Studies of the Arctic hydrologic and carbon cycles have historically used station based sampling including matrices of buoys deployed in both sub-Arctic (e.g., Gulf of Alaska) and Arctic (e.g., Chukchi and Beaufort Seas) waters around Alaska. The complexity of the hydrologic and carbon cycles in a changing Arctic necessitates a better way to quantify the fundamental properties and nuances of these locally and globally important cycles. To this end, for the second summer we have outfitted the US Coast Guard Icebreaker Healy with Picarro instruments to collect in situ, real time continuous data on water vapor and sea water isotopes (δ18O & δ2H), as well as precipitation samples on an event basis. We are also collecting atmospheric carbon isotopes of 13CO2 & 13CH4 along transects from the Gulf of Alaska to the Arctic Ocean Basin (up to 77oN, 158oW).
● ● ●
→ **Exercise set**:
a: Retype the stretch of the Arctic sampling passage from "Studies of the" through "to 77oN, 158oW).".
b: Answer these questions from the Arctic sampling passage:
(i) Which Arctic seas around Alaska are given as examples of where buoys were deployed?
(ii) Which vessel was outfitted with Picarro instruments?
(iii) Which atmospheric carbon isotopes are being collected along the transects?
The lines that come after have no connection to the passage on Arctic water and carbon sampling.

→ **Raw data**:
● ● ●
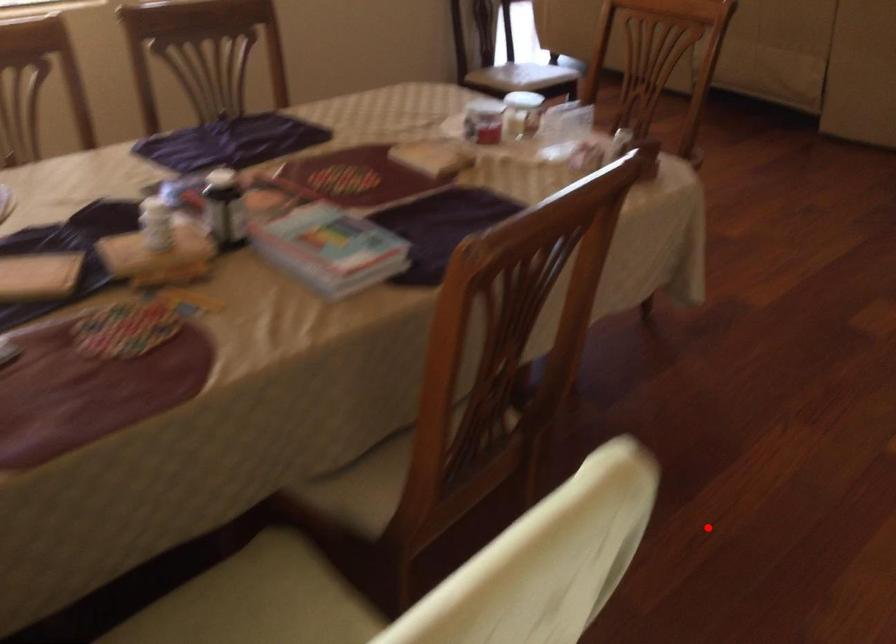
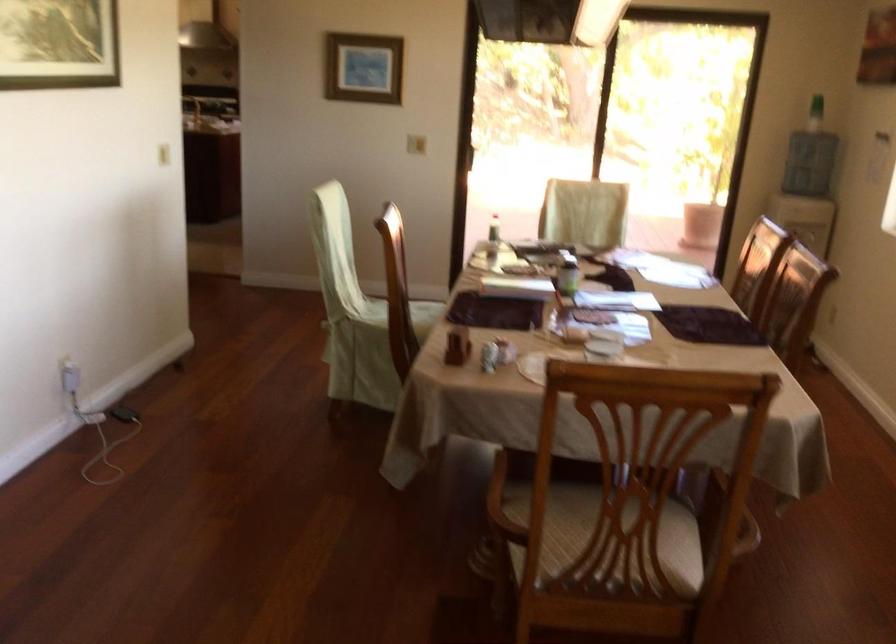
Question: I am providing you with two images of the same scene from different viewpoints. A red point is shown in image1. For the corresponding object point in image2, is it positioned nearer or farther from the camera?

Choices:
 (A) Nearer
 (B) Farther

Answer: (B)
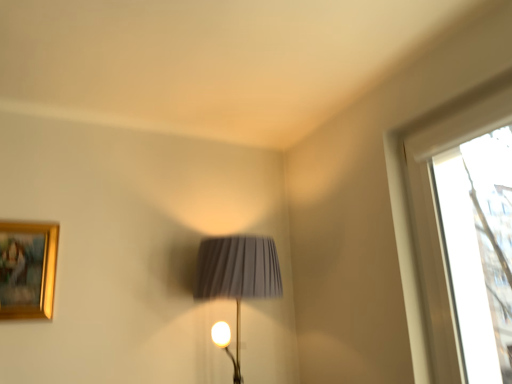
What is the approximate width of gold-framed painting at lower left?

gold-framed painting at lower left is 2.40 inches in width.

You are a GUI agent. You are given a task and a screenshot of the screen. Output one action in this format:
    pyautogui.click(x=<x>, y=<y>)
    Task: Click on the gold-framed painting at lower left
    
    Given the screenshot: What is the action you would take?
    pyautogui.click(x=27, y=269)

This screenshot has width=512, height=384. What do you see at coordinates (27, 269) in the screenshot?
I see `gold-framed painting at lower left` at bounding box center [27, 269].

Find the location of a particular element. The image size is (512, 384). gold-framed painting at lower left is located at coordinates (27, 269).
● ● ●
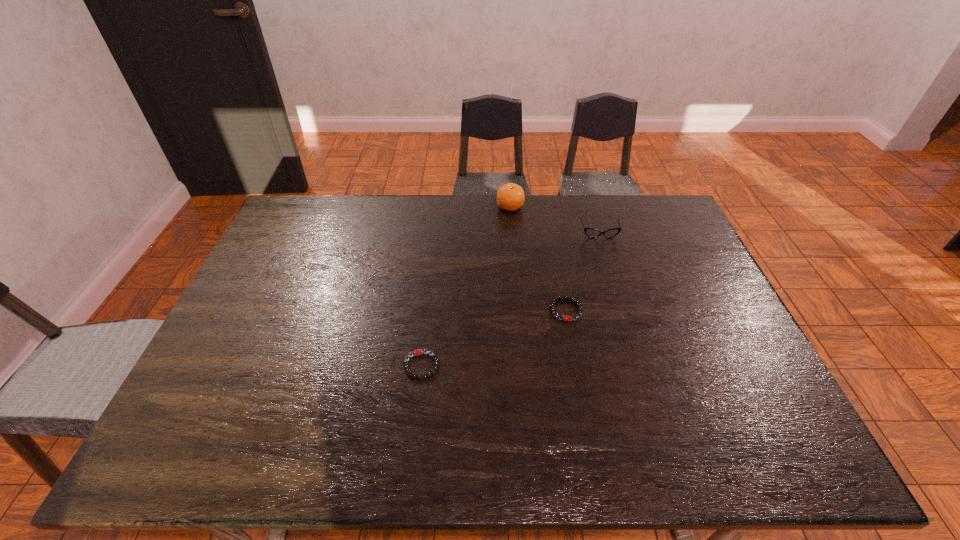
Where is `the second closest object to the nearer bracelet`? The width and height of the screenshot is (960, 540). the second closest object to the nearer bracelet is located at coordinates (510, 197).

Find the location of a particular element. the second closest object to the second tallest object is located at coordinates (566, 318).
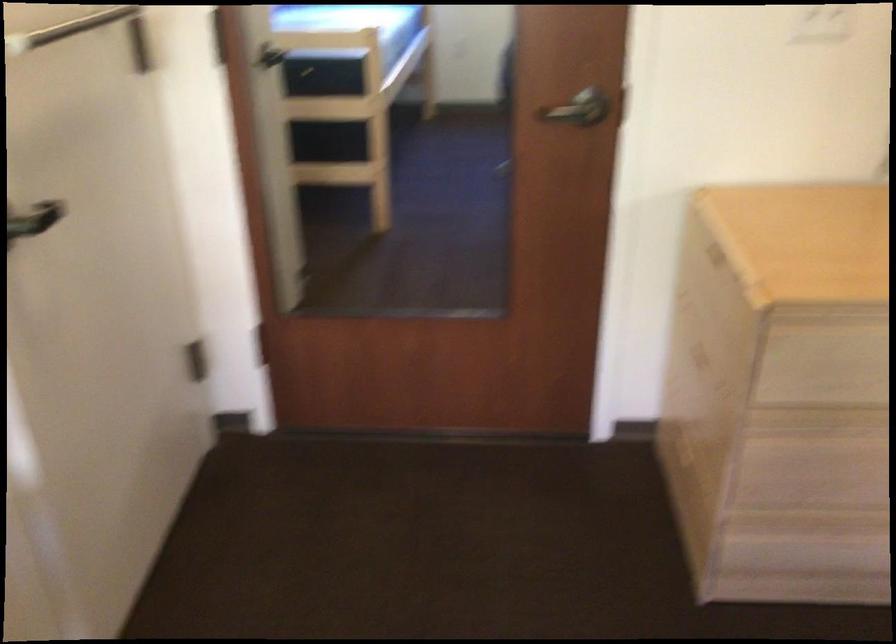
● ● ●
→ **Answers provided**:
a:
Studies of the Arctic hydrologic and carbon cycles have historically used station based sampling including matrices of buoys deployed in both sub-Arctic (e.g., Gulf of Alaska) and Arctic (e.g., Chukchi and Beaufort Seas) waters around Alaska. The complexity of the hydrologic and carbon cycles in a changing Arctic necessitates a better way to quantify the fundamental properties and nuances of these locally and globally important cycles. To this end, for the second summer we have outfitted the US Coast Guard Icebreaker Healy with Picarro instruments to collect in situ, real time continuous data on water vapor and sea water isotopes (δ18O & δ2H), as well as precipitation samples on an event basis. We are also collecting atmospheric carbon isotopes of 13CO2 & 13CH4 along transects from the Gulf of Alaska to the Arctic Ocean Basin (up to 77oN, 158oW).

b:
(i) The Chukchi and Beaufort Seas.
(ii) The US Coast Guard Icebreaker Healy.
(iii) 13CO2 and 13CH4.